Student comments this year included: “I really enjoyed using OpenIFS in the Team Project. I've gained skills other than in reading and evaluating research, and personally it's something I would be keen to use in the future, if there's an opportunity to do so. Seems like there's a lot of scope with the model!” and: “Personally, I really valued our chance to use OpenIFS, especially as my goal is for a career in forecasting.”
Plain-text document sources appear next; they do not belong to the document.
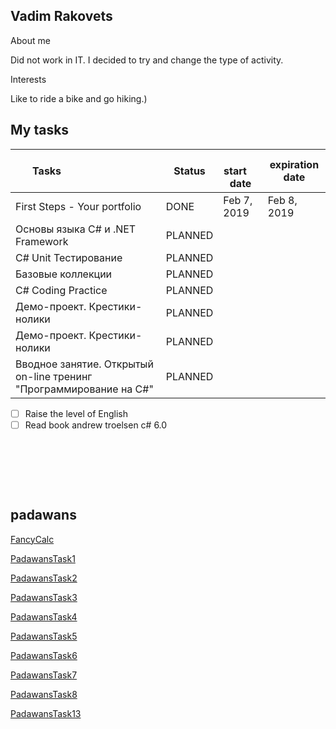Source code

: ## Vadim Rakovets


About me

Did not work in IT. I decided to try and change the type of activity.

Interests

Like to ride a bike and go hiking.)


## My tasks 

Tasks &nbsp; &nbsp; &nbsp;  &nbsp; &nbsp; &nbsp; &nbsp; &nbsp; &nbsp;&nbsp; &nbsp; &nbsp; &nbsp; &nbsp; &nbsp; | Status |&nbsp; &nbsp; &nbsp; start &nbsp; &nbsp; &nbsp; date &nbsp; | expiration date
-------|-------------------|----|----  
First Steps - Your portfolio | DONE | Feb 7, 2019 | Feb 8, 2019 
Основы языка C# и .NET Framework | PLANNED |  | 
C# Unit Тестирование | PLANNED |  | 
Базовые коллекции  | PLANNED |  | 
C# Coding Practice | PLANNED |  | 
Демо-проект. Крестики-нолики | PLANNED |  | 
Демо-проект. Крестики-нолики | PLANNED |  | 
Вводное занятие. Открытый on-line тренинг "Программирование на C#" | PLANNED |  | 

- [ ] Raise the level of English
- [ ] Read book andrew troelsen c# 6.0

&nbsp; 

&nbsp; 

&nbsp; 
 

## padawans

[FancyCalc ](https://github.com/Vadimvr/FancyCalc)

[PadawansTask1 ](https://github.com/Vadimvr/PadawansTask1)

[PadawansTask2 ](https://github.com/Vadimvr/PadawansTask2)

[PadawansTask3 ](https://github.com/Vadimvr/PadawansTask3)

[PadawansTask4 ](https://github.com/Vadimvr/PadawansTask4)

[PadawansTask5 ](https://github.com/Vadimvr/PadawansTask5)

[PadawansTask6 ](https://github.com/Vadimvr/PadawansTask6)

[PadawansTask7 ](https://github.com/Vadimvr/PadawansTask7)

[PadawansTask8 ](https://github.com/Vadimvr/PadawansTask8)

[PadawansTask13](https://github.com/Vadimvr/PadawansTask13)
Some students have also been keen to use OpenIFS for dissertation projects, and there are three such projects ongoing this summer, following on from one each in summer 2015 and 2016. Two of the three students who chose dissertation projects using OpenIFS this summer are among the eight students who used it in their team project. The positive responses from students are encouraging us to keep expanding the use of OpenIFS, and there is increasing interest amongst the other academics to do so as well. For the year 2017/18, there are plans to introduce hands-on modelling for many more of our students by incorporating some OpenIFS work within an MSc module on Forecasting Systems and even within a final-year undergraduate module on Numerical Weather Prediction.
We are very grateful for the invaluable support and advice of Glenn Carver (ECMWF) in the use of OpenIFS, Maria Broadbridge (Reading) for installation of the model on our local Unix cluster and technical support for its use, and Sandor Kertesz (ECMWF) for the Metview plotting scripts used by the students.